Update: 13-Year Old Kentucky Girl Missing After Massive Tornado Found Dead

Update: 13-Year Old Kentucky Girl Missing After Massive Tornado Found Dead

After a deadly series of tornadoes destroyed homes and many lives in the Midwest and South, Kentucky authorities were searching for Nyssa Brown, 13, who was confirmed missing during the recovery efforts.

Now, according to the Lexington Herald Leader, Brown, the final person in Bowling Green, KY, unaccounted for,  has been found dead.

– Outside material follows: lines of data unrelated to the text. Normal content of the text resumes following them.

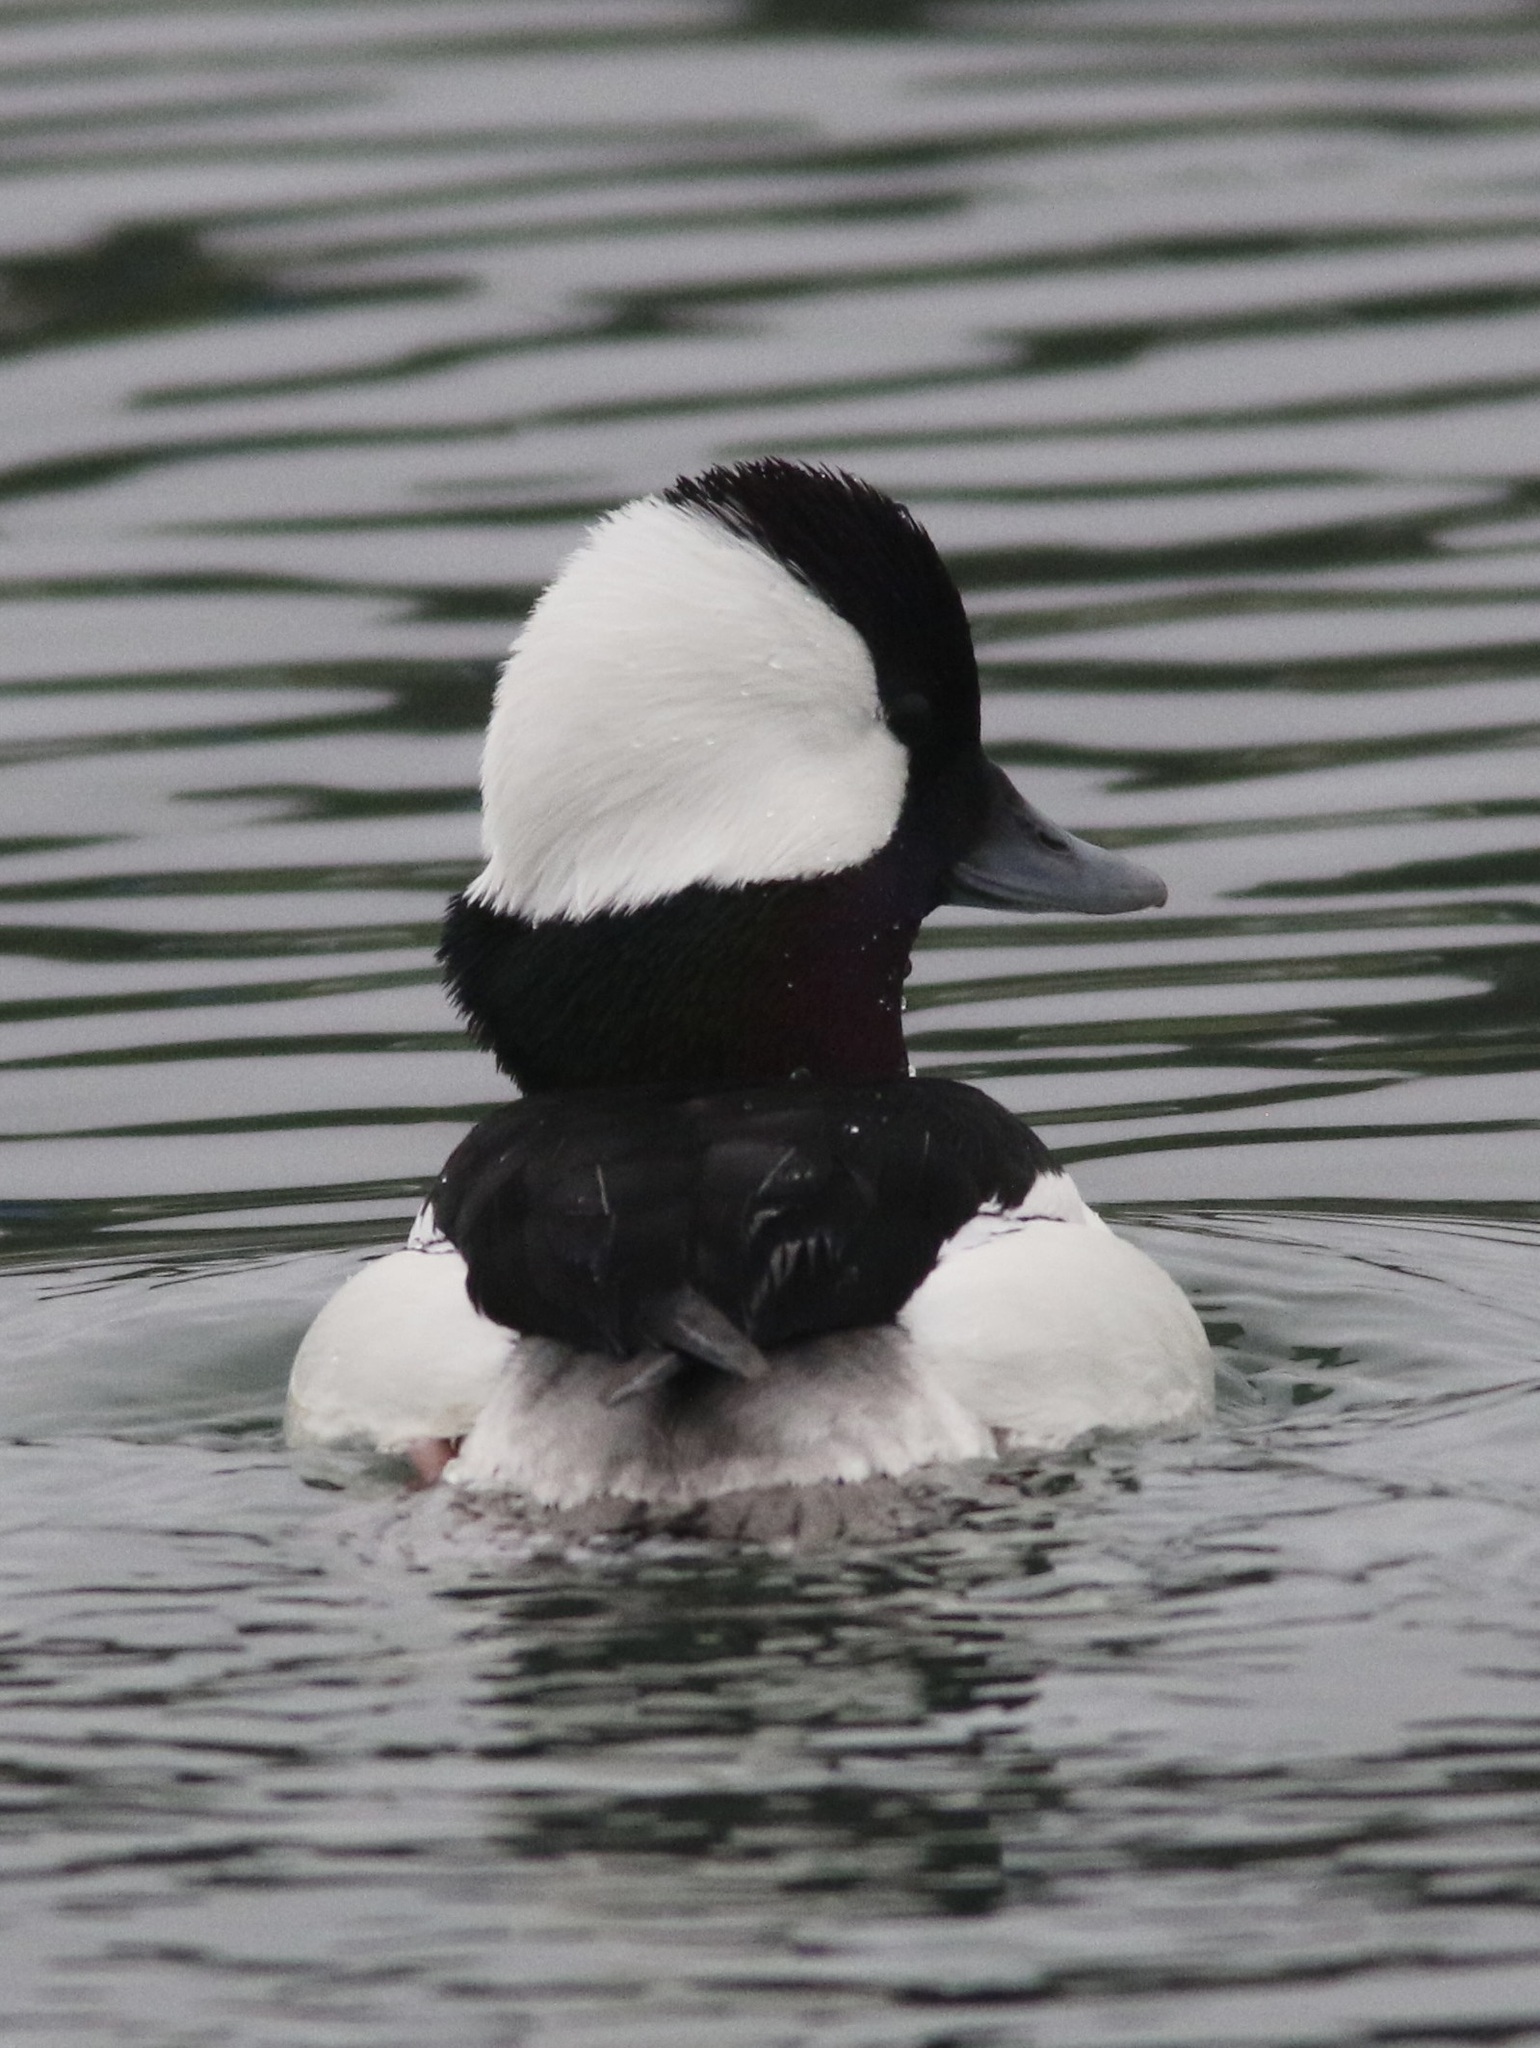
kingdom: Animalia
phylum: Chordata
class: Aves
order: Anseriformes
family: Anatidae
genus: Bucephala
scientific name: Bucephala albeola
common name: Bufflehead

Ronnie Ward, spokesman for the Bowling Green Police Department, said searchers found Brown Thursday morning after they expanded their search near Moss Creek and Moss View in Bowling Green.

“It’s gut-wrenching. It’s hard to take,” said Ward. “I didn’t even know Nyssa. I see the picture of her. Sweet, little girl. She goes to school right there close-by. And she had family and she’s a human being and we all are. So it’s just really hard.

“Everybody, everyone who had the ability to search,” Ward said. “They’ve come here and helped and helped in some capacity.”

Brown and six of her family members died when a tornado hit their home in Bowling Green, a city of 67,000. According to CNN, among those killed from the Brown family were Nyssa’s siblings, Nariah Cayshelle, 16, Nolynn, 8, and Nyles, 4, as well as her grandmother Victoria Smith, 64, and parents, Steven Brown, 35, and Rachel Brown, 36.

Rachael Brown, 36, and Steven Brown, 35, are pictured with three of their kids (from left: Nolynn, Rachel, Nyssa, Nariah and Steven). Rachel and Steven died after a tornado ravaged through their Bowling Green, Kentucky neighborhood. Their daughter Nariah, 16, and sons Nolynn, 10, and Nyles, 4, were also killed (Facebook)

According to WDRB, the Brown’s family accounted for seven of Warren County’s 17 storm-related fatalities.

The Brown family relocated to Bowling Green after Steven accepted a job offer two years ago, according to Rachael Brown’s aunt, Dornicho Jackson McGee.

“They were very family-oriented. They loved their family. They loved their kids,” McGee told CNN.

As of last week, more than 100 people were feared dead in Kentucky alone, making it the deadliest tornado outbreak in the state’s history, Gov. Andy Beshear told CNN on Sunday morning.

With the help of the community, volunteers have helped neighbors pick up debris, feed those without access to electricity, and drop off donations for those who have lost so much.